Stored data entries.
^^^^^^^^^^^^^^^^
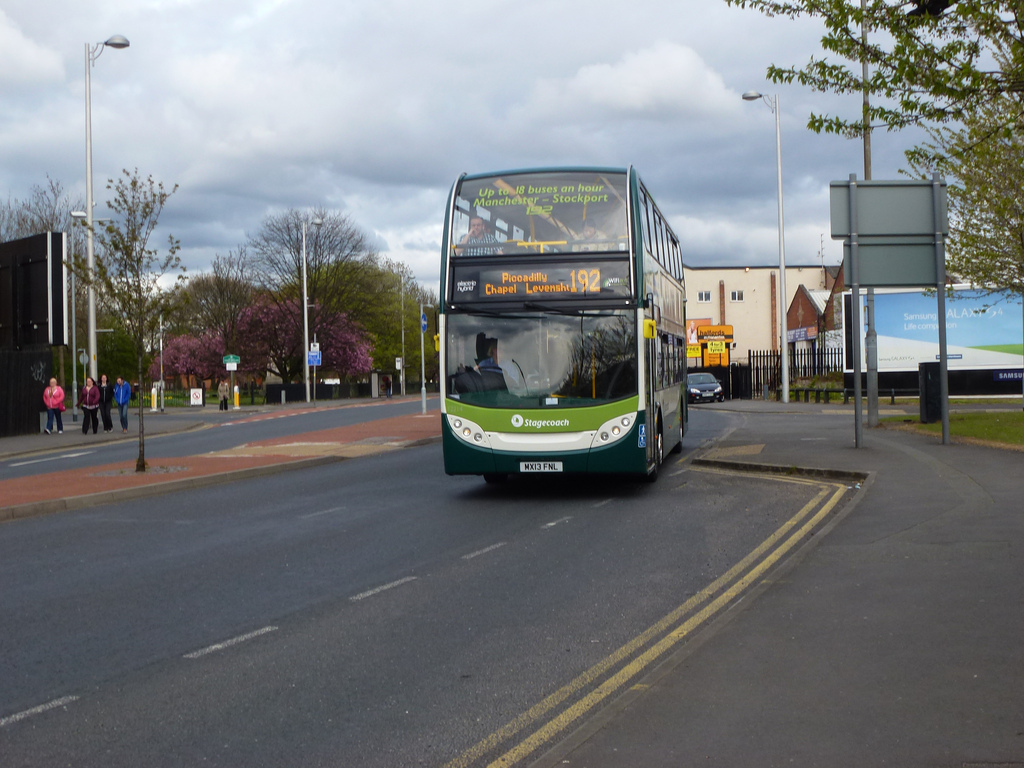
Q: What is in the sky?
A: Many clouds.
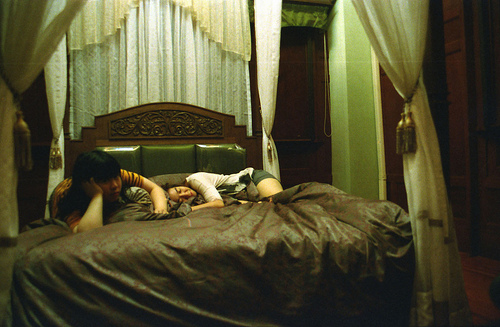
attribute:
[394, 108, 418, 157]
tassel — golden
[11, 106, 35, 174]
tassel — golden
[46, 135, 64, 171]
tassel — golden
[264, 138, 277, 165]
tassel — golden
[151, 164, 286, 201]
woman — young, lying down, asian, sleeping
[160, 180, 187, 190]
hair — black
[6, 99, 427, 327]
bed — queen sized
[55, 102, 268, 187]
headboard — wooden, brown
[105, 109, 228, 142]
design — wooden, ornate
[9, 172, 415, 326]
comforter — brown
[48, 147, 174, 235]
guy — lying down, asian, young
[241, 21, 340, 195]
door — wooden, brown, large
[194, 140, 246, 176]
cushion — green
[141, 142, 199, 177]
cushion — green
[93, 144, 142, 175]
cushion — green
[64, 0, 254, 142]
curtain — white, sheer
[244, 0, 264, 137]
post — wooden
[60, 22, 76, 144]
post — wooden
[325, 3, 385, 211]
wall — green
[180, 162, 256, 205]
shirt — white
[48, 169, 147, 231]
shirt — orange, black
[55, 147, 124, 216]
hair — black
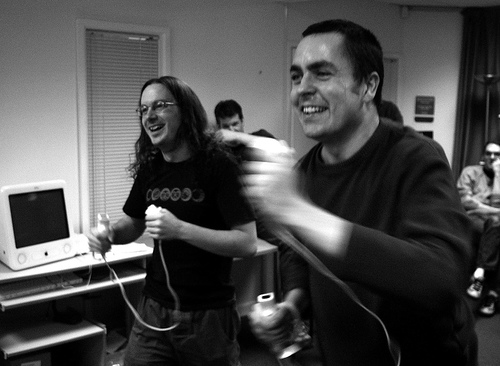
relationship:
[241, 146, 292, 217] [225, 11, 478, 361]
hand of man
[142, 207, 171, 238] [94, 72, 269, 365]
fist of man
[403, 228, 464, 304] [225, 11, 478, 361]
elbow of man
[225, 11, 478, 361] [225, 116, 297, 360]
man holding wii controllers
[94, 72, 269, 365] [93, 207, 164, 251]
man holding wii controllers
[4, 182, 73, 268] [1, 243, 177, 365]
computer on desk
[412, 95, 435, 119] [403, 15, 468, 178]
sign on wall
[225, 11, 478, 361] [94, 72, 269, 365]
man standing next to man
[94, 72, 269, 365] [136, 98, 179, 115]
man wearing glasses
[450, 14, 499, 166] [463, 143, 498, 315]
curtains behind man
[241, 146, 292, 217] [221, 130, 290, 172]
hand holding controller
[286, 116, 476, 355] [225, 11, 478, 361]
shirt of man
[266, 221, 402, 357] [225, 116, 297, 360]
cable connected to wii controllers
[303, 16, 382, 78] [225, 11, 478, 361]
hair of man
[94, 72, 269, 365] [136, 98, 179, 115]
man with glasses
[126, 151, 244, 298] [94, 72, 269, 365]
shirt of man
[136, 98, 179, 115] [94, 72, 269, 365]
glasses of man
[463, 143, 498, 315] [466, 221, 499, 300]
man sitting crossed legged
^^^^^^^^^^^^^^^^
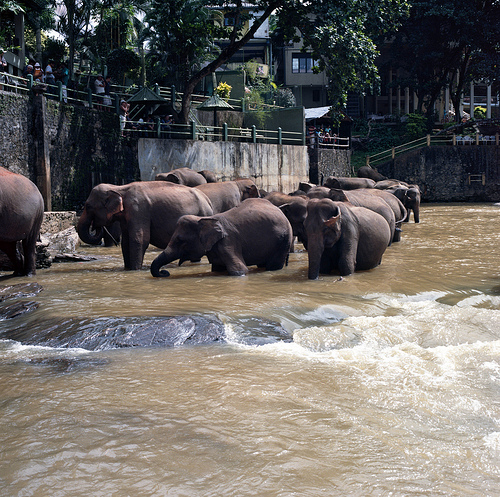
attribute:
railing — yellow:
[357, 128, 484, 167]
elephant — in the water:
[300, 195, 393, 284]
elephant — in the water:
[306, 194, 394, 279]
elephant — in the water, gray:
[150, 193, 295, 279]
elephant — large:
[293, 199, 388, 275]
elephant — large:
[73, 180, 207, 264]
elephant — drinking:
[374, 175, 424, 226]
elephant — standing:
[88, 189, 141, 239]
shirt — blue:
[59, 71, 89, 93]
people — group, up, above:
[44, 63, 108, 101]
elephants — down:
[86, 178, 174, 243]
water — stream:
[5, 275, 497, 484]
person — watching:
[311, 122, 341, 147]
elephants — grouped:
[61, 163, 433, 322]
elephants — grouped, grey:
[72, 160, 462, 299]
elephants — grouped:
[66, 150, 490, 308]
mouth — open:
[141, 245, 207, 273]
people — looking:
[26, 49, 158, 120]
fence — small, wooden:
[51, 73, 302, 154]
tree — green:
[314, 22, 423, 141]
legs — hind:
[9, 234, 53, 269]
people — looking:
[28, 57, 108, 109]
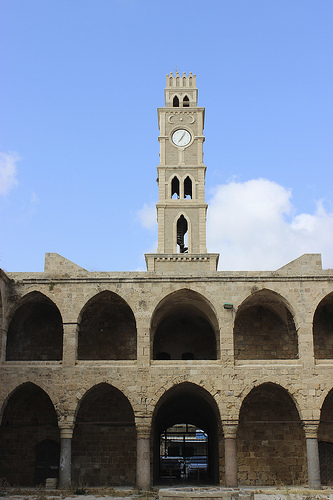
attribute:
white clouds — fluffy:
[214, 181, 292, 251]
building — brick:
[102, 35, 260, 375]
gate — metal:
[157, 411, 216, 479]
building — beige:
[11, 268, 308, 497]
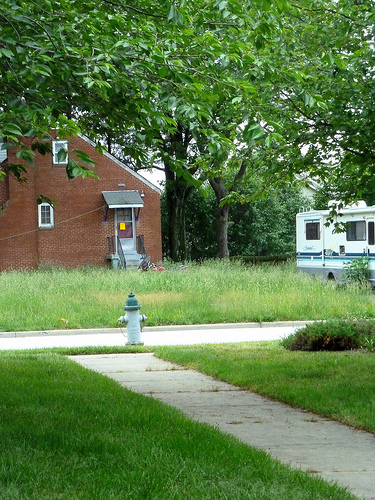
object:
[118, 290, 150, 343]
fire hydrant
^^^^^^^^^^^^^^^^
Directions. Locate every line of the material above that contains the string "water", treating uppercase and lowercase letters as distinct, and copy each of those lines.

Solved exercise.
elephant — in the water:
elephant — in the water:
elephant — in the water, gray:
water — stream:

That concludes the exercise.